Belge bölümü

++++++++++++++++++++

12 Eylül 2013 Perşembe

"Tüm Zamanların Venüs'ü Beyrut" / İlk Tanışma

Sonbahar’a göç ettiğimiz bu günlerde İlkbahar’dan kalma, geç kalmış bir gezi yazısı bu…Kadim uygarlıkların doğduğu, büyüdüğü, yıkıldığı, üzerinde kanlı oyunlar oynanan Orta Doğu’dan acıların yerle yeksan edemediği Lübnan… Ancak Lübnan seyahati öyle birkaç sayfada anlatılamazmış, yazarken sayfalar birbirini kovalayınca fark ettim bu nedenle bu şimdilik ilk bölüm… 


"Beyrut! Seni terk eden delidir... " 

Birkaç yıl aradan sonra yolum tekrar Orta Doğu’ya düşüyor. Seyahat, tatil ve Orta Doğu kavramları çoğu zihinde örtüşmese de daha önceki tecrübemden dolayı hiç tereddüt etmeden bir Beyrut gezisi için “tamam” deyiveriyorum. Nisan’ın başında alınan bu karardan sonra yolculuk anına kadar gezi programları ve bulabildiğim her türlü yazılı materyalle ülkeyi tanımaya çabalıyorum. Ne yazık ki Lübnan’la ilgili basılı bir gezi rehberi bulamıyorum.
Genel olarak bildik klişe cümlelere rastlıyorum. “Orta Doğu’nun Paris’i Beyrut”, “Orta Doğu’nun İsviçre’si Lübnan” gibi…Özellikle dünyadaki bütün güzel şehirlerin Paris’le mukayese edilmesine karşı olduğumdan bu laflara pek aldırmıyorum:) Yine de nüfusu 4 milyona ancak yaklaşan bir ülkede 80’den fazla banka kuruluşu olması İsviçre benzetmesinin haklılığını görünür kılıyor.
Günümüz Lübnan’ı Sami ırkından Akdenizli bir uygarlık olan Fenike’nin kurulduğu yer. Ülke insanı da Fenikeli köklerine sıkı sıkıya sarılmış durumda. Konuştuğunuz birçok kişi kendisine Arap demektense Fenikeli demeyi tercih ediyor. Dünya ticaretinin kilit isimlerinin Lübnan kökenli olduğu düşünülürse, çağının en önemli ticaret kolonisi olan Fenike’nin genlere nüfuz ettiği bir gerçek! Yine hediyelik eşya mağazalarında da Fenike uygarlığına gönderme yapan bir sürü obje bulmak mümkün.

++++++++++++++++++++

Çalışma maddesi 1
Gezi yazısının "Sonbahar’a göç ettiğimiz" sözlerinden başlayıp "gezi rehberi bulamıyorum." sözlerine kadar, bu sözler de dahil olmak üzere olan kısmını aynen tekrarla.
Çalışma maddesi 2
Gezi yazısında adı geçen bütün ayları ve mevsimleri sırala.
Gezi yazısından sonra gelen malzeme başka bir kaynaktan alınmıştır.

++++++++++++++++++++

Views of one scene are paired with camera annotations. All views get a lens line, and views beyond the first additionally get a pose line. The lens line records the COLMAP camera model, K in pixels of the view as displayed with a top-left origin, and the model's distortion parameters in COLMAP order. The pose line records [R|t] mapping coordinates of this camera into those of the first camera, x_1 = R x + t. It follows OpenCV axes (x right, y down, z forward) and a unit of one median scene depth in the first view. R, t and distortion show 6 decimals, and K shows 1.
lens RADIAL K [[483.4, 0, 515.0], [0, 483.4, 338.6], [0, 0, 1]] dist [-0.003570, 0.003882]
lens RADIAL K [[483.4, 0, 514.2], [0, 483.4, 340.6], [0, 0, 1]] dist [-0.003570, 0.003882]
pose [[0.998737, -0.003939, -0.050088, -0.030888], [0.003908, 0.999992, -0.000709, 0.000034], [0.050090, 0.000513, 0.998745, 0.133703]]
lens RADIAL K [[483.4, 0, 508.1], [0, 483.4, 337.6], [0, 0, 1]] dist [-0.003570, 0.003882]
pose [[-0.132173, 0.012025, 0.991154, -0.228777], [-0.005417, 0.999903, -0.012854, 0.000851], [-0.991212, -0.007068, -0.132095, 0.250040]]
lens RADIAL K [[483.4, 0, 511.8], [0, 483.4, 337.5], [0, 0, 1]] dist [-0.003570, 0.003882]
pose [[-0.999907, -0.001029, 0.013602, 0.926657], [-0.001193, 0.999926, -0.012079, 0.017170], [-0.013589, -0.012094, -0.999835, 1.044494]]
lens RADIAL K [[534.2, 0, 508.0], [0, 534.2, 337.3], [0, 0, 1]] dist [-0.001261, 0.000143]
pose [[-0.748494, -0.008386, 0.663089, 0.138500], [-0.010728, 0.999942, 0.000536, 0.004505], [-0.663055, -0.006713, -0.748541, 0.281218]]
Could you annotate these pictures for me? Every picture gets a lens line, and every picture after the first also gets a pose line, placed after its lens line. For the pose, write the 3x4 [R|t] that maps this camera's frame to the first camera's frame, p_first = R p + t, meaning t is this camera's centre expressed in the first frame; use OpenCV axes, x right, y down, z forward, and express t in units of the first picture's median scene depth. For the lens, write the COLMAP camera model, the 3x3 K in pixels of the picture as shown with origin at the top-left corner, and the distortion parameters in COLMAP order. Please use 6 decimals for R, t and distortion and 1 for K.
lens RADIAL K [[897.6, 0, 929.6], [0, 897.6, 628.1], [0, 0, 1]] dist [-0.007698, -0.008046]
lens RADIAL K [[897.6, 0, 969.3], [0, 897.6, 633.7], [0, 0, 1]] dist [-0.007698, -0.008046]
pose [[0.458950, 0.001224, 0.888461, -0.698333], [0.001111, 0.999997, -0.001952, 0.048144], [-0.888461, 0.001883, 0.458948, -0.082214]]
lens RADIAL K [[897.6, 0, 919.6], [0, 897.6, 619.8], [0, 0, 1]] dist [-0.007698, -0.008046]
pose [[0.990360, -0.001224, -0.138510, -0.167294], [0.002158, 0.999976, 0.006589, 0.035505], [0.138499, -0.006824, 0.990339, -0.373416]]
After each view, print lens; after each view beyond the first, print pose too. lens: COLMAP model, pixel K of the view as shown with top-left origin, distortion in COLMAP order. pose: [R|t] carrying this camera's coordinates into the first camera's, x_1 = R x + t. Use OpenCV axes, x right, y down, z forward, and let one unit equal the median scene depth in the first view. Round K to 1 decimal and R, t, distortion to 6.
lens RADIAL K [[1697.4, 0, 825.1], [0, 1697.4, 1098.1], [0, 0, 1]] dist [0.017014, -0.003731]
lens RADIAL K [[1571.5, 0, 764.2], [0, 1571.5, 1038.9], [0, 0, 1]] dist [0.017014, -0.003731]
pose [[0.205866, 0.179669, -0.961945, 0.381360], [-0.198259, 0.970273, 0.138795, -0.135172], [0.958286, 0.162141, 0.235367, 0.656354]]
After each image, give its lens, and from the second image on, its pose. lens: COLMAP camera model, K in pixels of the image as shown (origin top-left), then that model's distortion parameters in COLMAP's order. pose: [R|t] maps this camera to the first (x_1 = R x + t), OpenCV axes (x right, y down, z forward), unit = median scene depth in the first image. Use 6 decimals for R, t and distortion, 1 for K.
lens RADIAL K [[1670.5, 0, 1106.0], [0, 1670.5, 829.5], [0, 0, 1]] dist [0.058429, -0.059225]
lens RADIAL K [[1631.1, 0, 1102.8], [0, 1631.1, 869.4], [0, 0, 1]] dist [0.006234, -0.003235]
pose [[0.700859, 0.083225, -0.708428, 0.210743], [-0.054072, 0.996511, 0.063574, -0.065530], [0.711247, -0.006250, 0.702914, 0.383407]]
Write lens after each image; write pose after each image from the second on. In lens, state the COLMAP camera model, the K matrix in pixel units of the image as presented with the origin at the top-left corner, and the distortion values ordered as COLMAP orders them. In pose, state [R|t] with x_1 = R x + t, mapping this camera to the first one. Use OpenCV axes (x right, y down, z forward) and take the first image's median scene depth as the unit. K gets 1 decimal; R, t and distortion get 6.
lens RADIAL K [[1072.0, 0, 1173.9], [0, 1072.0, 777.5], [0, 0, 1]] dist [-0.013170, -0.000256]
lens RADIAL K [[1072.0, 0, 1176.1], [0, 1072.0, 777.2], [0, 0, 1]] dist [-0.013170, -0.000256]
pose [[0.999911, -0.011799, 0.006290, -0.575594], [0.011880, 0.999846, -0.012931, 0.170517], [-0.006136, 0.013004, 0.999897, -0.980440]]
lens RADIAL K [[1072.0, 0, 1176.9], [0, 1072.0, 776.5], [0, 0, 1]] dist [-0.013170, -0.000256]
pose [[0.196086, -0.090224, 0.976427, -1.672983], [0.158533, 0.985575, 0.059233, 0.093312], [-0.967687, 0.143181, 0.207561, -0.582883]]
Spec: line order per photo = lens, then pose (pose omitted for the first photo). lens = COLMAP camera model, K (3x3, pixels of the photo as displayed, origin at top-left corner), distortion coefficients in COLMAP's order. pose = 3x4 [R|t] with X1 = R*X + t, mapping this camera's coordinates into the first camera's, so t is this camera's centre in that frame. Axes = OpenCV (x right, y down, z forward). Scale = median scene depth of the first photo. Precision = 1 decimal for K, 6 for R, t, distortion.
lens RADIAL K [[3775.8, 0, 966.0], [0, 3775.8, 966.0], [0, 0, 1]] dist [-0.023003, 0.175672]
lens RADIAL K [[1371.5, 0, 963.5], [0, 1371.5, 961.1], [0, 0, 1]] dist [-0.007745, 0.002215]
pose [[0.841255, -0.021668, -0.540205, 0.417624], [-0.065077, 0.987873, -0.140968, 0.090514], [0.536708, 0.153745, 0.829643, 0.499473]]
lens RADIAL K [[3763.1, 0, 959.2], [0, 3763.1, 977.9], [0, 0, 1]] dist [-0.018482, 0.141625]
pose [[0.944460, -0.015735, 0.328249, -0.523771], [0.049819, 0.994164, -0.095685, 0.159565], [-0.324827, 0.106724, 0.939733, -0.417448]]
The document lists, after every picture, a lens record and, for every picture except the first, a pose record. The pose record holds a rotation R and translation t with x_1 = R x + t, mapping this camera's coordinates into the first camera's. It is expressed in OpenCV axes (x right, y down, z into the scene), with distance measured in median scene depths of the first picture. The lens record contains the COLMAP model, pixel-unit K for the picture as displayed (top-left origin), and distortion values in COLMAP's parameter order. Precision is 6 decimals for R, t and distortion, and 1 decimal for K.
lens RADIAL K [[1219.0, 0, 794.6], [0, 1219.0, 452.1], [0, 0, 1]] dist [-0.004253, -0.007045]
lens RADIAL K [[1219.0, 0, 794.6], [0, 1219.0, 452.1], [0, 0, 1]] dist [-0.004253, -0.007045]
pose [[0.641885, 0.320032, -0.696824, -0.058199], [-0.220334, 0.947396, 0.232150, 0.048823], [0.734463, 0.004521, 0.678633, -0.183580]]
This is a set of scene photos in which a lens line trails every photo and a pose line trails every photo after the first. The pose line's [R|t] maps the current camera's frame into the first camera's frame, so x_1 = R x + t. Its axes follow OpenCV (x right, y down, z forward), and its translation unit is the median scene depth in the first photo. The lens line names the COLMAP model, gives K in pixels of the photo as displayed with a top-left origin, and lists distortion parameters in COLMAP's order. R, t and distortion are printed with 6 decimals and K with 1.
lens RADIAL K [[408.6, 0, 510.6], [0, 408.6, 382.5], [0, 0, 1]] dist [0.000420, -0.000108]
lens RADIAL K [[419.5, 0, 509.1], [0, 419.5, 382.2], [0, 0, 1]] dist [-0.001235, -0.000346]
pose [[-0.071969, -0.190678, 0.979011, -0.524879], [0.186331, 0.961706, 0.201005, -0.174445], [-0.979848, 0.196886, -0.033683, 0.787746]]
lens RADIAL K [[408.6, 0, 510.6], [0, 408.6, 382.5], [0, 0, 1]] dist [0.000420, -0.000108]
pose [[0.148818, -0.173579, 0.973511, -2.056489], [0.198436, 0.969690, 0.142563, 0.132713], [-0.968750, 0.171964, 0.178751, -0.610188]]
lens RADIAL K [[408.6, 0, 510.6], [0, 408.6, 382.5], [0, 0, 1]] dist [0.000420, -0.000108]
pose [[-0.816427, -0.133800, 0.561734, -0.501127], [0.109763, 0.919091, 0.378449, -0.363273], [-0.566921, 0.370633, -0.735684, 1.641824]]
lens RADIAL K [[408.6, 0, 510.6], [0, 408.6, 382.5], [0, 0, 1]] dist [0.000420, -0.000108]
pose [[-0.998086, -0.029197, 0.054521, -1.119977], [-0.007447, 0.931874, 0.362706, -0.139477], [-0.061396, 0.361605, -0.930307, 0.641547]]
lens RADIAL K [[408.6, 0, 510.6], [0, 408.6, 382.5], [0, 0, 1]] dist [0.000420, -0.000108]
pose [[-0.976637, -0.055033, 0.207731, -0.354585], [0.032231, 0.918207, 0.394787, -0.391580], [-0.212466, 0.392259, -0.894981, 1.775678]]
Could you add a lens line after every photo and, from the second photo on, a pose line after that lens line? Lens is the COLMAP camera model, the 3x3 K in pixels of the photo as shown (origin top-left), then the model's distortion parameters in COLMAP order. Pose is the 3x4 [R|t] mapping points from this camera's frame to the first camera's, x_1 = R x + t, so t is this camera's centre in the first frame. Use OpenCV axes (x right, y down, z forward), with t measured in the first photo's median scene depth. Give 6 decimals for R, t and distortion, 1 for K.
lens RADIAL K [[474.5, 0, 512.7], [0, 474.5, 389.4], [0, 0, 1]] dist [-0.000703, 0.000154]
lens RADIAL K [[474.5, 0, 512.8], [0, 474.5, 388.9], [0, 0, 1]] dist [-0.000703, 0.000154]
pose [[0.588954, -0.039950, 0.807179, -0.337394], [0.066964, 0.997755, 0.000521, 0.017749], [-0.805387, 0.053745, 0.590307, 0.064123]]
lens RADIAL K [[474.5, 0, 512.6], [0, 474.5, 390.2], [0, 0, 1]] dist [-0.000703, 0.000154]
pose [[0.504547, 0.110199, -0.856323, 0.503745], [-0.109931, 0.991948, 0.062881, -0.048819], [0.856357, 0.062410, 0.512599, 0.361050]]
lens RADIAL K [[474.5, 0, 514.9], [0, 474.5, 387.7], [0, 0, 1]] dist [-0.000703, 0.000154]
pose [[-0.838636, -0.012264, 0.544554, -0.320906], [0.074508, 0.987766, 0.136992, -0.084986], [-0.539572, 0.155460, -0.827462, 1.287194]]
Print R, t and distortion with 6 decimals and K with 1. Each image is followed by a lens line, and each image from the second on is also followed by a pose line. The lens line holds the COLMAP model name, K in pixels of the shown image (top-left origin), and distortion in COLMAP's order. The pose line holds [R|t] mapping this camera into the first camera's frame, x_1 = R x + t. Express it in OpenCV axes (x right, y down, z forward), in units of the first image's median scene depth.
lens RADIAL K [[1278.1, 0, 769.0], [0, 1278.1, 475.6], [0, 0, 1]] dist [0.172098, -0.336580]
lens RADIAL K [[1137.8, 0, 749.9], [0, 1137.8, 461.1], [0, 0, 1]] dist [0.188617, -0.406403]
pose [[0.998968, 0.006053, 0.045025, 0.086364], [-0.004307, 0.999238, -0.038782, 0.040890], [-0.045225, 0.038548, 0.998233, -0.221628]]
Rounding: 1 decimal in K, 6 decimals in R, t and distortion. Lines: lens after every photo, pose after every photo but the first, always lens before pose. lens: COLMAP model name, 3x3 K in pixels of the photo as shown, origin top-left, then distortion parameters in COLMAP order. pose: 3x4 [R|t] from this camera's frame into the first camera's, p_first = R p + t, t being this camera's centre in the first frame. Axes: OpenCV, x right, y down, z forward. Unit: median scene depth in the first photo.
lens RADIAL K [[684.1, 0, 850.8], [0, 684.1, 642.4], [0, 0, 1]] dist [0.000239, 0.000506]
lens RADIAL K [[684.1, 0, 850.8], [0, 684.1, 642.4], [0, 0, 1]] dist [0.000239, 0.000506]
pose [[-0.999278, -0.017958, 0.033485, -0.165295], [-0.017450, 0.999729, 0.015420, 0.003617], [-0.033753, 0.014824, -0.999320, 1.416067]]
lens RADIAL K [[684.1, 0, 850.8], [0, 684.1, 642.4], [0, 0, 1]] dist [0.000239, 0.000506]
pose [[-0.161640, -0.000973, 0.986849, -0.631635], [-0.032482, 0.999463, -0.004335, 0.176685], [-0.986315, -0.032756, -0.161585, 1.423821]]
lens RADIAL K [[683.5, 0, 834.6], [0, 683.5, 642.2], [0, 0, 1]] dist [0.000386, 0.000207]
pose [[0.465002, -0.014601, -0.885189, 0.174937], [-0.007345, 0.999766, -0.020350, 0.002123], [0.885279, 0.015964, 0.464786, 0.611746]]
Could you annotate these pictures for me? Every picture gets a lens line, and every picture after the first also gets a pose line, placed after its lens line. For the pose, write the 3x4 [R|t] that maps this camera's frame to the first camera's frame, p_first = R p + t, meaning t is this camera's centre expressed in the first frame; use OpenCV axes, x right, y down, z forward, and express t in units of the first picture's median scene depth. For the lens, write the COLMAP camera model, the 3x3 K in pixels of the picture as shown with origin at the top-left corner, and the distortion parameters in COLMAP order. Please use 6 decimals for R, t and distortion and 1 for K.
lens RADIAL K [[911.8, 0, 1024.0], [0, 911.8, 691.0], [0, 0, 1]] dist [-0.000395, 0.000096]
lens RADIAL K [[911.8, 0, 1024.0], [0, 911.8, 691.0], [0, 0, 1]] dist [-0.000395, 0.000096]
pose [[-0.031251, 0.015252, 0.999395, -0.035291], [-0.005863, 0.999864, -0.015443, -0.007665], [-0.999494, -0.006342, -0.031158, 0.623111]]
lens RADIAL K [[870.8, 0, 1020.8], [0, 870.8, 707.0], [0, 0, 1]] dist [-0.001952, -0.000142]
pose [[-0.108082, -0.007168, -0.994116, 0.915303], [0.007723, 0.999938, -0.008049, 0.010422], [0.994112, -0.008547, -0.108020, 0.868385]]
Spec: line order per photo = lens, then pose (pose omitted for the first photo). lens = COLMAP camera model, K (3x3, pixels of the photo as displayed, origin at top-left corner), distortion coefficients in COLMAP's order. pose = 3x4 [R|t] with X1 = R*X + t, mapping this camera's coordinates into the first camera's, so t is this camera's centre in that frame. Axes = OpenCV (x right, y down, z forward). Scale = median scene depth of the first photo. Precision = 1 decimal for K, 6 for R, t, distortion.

++++++++++++++++++++

Nihai cevap 1
Sonbahar’a göç ettiğimiz bu günlerde İlkbahar’dan kalma, geç kalmış bir gezi yazısı bu…Kadim uygarlıkların doğduğu, büyüdüğü, yıkıldığı, üzerinde kanlı oyunlar oynanan Orta Doğu’dan acıların yerle yeksan edemediği Lübnan… Ancak Lübnan seyahati öyle birkaç sayfada anlatılamazmış, yazarken sayfalar birbirini kovalayınca fark ettim bu nedenle bu şimdilik ilk bölüm… 


"Beyrut! Seni terk eden delidir... " 

Birkaç yıl aradan sonra yolum tekrar Orta Doğu’ya düşüyor. Seyahat, tatil ve Orta Doğu kavramları çoğu zihinde örtüşmese de daha önceki tecrübemden dolayı hiç tereddüt etmeden bir Beyrut gezisi için “tamam” deyiveriyorum. Nisan’ın başında alınan bu karardan sonra yolculuk anına kadar gezi programları ve bulabildiğim her türlü yazılı materyalle ülkeyi tanımaya çabalıyorum. Ne yazık ki Lübnan’la ilgili basılı bir gezi rehberi bulamıyorum.

Nihai cevap 2
Eylül, Sonbahar, İlkbahar, Nisan